An other angle to explore is the relationship between gender and SAT score. We noted that a higher percentage of females in a school tends to correlate with higher SAT scores. We can visualize this with a bar graph.
#2D graph
data_full.corr()["sat_score"][["male_per", "female_per"]].plot.bar()
<matplotlib.axes._subplots.AxesSubplot at 0x109c5f160>

To dig more into the correlation, we can make a scatterplot of “female_per” and “sat_score”.
#scatter plot
data_full.plot.scatter(x='female_per', y='sat_score')
<matplotlib.axes._subplots.AxesSubplot at 0x104209978>

It looks like there’s a cluster of schools with a high percentage of females, and very high SAT scores (in the top right). We can get the names of the schools in this cluster.
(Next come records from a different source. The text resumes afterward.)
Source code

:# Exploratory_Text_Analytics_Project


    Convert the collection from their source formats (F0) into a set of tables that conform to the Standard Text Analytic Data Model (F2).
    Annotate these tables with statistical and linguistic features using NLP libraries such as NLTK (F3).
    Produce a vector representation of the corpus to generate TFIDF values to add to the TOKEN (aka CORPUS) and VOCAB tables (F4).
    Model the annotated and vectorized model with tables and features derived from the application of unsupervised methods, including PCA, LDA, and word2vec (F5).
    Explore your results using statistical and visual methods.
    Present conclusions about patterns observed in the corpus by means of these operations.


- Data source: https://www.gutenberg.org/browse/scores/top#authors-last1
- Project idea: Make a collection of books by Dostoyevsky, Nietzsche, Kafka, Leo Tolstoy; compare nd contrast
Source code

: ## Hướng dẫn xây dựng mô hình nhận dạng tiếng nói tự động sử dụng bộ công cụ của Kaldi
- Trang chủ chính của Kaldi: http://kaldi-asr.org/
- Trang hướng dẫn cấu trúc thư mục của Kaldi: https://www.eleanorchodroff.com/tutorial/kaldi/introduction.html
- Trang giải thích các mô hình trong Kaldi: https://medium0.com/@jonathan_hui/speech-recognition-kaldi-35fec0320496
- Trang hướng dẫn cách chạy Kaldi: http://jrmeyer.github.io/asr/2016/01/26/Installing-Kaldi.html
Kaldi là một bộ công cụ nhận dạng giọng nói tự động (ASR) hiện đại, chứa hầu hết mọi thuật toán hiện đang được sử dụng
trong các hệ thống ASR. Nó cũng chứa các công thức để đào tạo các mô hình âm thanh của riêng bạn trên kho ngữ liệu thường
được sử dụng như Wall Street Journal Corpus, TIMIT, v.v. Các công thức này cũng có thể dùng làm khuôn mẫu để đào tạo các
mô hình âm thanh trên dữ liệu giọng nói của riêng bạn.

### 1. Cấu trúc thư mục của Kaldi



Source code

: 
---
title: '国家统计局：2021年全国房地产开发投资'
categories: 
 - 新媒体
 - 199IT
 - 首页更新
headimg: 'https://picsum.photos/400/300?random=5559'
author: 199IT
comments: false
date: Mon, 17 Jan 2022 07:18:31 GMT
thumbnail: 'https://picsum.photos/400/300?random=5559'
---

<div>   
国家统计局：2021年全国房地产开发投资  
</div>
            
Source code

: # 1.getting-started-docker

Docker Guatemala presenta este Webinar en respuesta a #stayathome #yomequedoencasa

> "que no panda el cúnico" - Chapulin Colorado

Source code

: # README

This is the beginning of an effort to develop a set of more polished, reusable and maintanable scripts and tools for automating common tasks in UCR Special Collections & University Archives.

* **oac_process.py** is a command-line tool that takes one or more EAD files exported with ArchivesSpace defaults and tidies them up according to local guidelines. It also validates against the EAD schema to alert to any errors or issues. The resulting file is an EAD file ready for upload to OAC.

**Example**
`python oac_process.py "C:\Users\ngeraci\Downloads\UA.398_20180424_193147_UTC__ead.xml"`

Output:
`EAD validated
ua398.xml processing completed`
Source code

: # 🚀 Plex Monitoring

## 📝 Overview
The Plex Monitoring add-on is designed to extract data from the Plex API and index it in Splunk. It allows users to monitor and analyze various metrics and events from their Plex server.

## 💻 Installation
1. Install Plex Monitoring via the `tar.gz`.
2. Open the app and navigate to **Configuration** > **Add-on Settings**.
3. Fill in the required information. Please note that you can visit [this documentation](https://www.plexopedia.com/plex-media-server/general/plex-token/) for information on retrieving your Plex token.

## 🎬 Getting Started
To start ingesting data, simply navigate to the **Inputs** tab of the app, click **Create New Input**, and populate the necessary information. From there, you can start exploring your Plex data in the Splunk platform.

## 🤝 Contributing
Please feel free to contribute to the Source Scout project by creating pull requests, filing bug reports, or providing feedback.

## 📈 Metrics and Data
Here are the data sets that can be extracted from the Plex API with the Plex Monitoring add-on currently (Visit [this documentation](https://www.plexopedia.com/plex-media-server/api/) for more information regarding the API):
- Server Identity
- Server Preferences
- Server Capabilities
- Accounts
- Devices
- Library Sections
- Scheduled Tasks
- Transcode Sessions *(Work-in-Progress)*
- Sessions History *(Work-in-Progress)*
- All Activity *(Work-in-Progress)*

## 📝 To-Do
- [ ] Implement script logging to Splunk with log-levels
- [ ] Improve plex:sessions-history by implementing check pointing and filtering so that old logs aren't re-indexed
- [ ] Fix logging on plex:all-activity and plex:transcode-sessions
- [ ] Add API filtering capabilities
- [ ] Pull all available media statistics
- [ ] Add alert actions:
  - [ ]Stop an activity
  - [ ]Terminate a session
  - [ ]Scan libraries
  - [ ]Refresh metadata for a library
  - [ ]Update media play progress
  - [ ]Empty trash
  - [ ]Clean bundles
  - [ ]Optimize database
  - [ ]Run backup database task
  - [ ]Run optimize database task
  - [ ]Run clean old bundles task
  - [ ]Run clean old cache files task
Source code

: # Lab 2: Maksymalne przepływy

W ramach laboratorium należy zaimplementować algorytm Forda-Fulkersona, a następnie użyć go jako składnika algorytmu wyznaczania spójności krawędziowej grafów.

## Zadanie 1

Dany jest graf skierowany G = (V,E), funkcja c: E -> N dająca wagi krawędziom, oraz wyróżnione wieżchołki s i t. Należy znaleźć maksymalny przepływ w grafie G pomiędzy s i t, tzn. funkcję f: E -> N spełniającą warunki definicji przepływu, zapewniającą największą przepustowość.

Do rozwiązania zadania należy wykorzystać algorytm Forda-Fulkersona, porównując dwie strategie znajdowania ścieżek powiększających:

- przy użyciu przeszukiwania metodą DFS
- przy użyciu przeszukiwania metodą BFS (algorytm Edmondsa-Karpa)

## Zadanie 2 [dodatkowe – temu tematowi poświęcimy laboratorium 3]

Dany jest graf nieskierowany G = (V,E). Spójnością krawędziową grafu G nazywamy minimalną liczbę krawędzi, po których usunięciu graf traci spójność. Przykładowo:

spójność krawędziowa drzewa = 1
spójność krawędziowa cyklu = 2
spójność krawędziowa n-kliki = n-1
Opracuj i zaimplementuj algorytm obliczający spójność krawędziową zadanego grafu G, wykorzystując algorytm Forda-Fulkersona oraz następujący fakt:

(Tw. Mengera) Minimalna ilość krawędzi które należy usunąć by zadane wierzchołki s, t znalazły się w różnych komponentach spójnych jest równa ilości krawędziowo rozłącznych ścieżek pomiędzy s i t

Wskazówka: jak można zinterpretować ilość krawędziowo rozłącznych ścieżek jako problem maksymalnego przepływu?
data_full[(data_full["female_per"] > 65) & (data_full["sat_score"] > 1400)]["SCHOOL NAME"]
8 BARD HIGH SCHOOL EARLY COLLEGE
27 PROFESSIONAL PERFORMING ARTS HIGH SCHOOL
31 ELEANOR ROOSEVELT HIGH SCHOOL
48 TALENT UNLIMITED HIGH SCHOOL
78 FIORELLO H. LAGUARDIA HIGH SCHOOL OF MUSIC & A...
364 TOWNSEND HARRIS HIGH SCHOOL
411 FRANK SINATRA SCHOOL OF THE ARTS HIGH SCHOOL
Name: SCHOOL NAME, dtype: object
Searching Google reveals that these are elite schools that focus on the performing arts. These schools tend to have higher percentages of females, and higher SAT scores. This likely accounts for the correlation between higher female percentages and SAT scores, and the inverse correlation between higher male percentages and lower SAT scores.
In this post, we have analysed the schools SAT scores and the relation with some other informations like ethnic groups and gender. However, we explored some angles only in the surface, and could have dived into more. Furthermore, we could have combined with other data sets such as schools location informations.
This case study is based on an article of Vik Paruchuri. I thank him for this example.